Dana Alliance member Eric R. Kandel, M.D., noticed the lack of interdisciplinary study of artistic and scientific methodologies and used it as the foundation for his new book, Reductionism in Art and Brain Science: Bridging the Two Cultures. The book examines modern neuroscience alongside modern art, focusing on how both disciplines use reductive techniques. In a recent interview with the Wall Street Journal about his book, Kandel said:
This is reductionism—to take a complex problem and select a central, but limited, component that you can study in depth. Rothko—only color. And yet the power it conveys is fantastic. Jackson Pollock got rid of all form.
[In neuroscience] you have to look at how behavior is changed by environmental experience…I began to realize we’ve got to find a very simple learning situation…I looked around for an animal that had the kind of [simple] nervous system I would like. Aplysia [has] the largest nerve cells in the animal kingdom.
Kandel’s Nobel Prize-winning research on learning and memory relied heavily on the observation of the Aplysia californica, a sea slug with only 20,000 large neurons. Limiting the complexity of the system he studied allowed him to better understand the much more complicated human nervous system, which has approximately 100-billion neurons.
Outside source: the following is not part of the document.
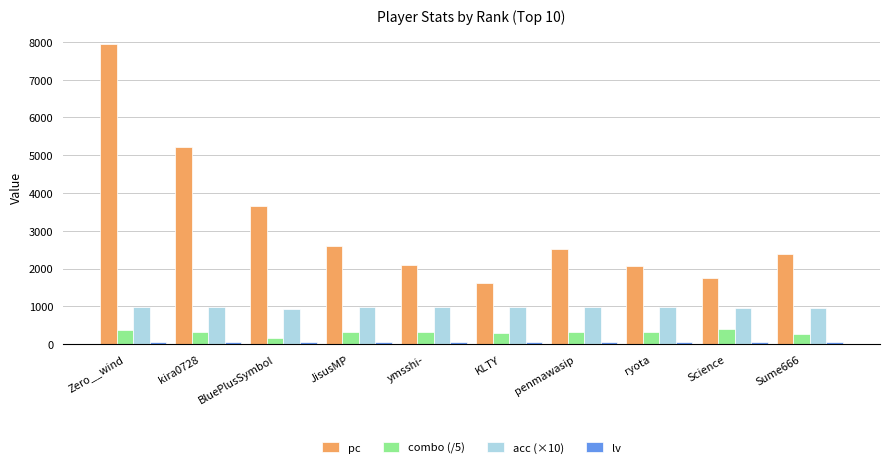

Which series has the widest spread of values?

pc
He believes that modern art benefits from the same type of reductionism because it allows the brain to focus on top-down processing, which creates responses tied to the viewer’s past experiences, rather than bottom-up processing, which creates responses based on the viewer’s understanding of what is portrayed. Removing detail that carries a set meaning allows the viewer a more reflective experience. In a recently published short excerpt of the book Kandel describes this shift in focus:
In abstract painting, elements are included not as visual reproductions of objects, but as references or clues to how we conceptualize objects. In describing the world they see, abstract artists not only dismantle many of the building blocks of bottom-up visual processing by eliminating perspective and holistic depiction, they also nullify some of the premises on which bottom-up processing is based. We scan an abstract painting for links between line segments, for recognizable contours and objects, but in the most fragmented works, such as those by Mark Rothko, Dan Flavin, and James Turrell, our efforts are thwarted.
Thus the reason abstract art poses such an enormous challenge to the beholder is that it teaches us to look at art—and, in a sense, at the world—in a new way. Abstract art dares our visual system to interpret an image that is fundamentally different from the kind of images our brain has evolved to reconstruct.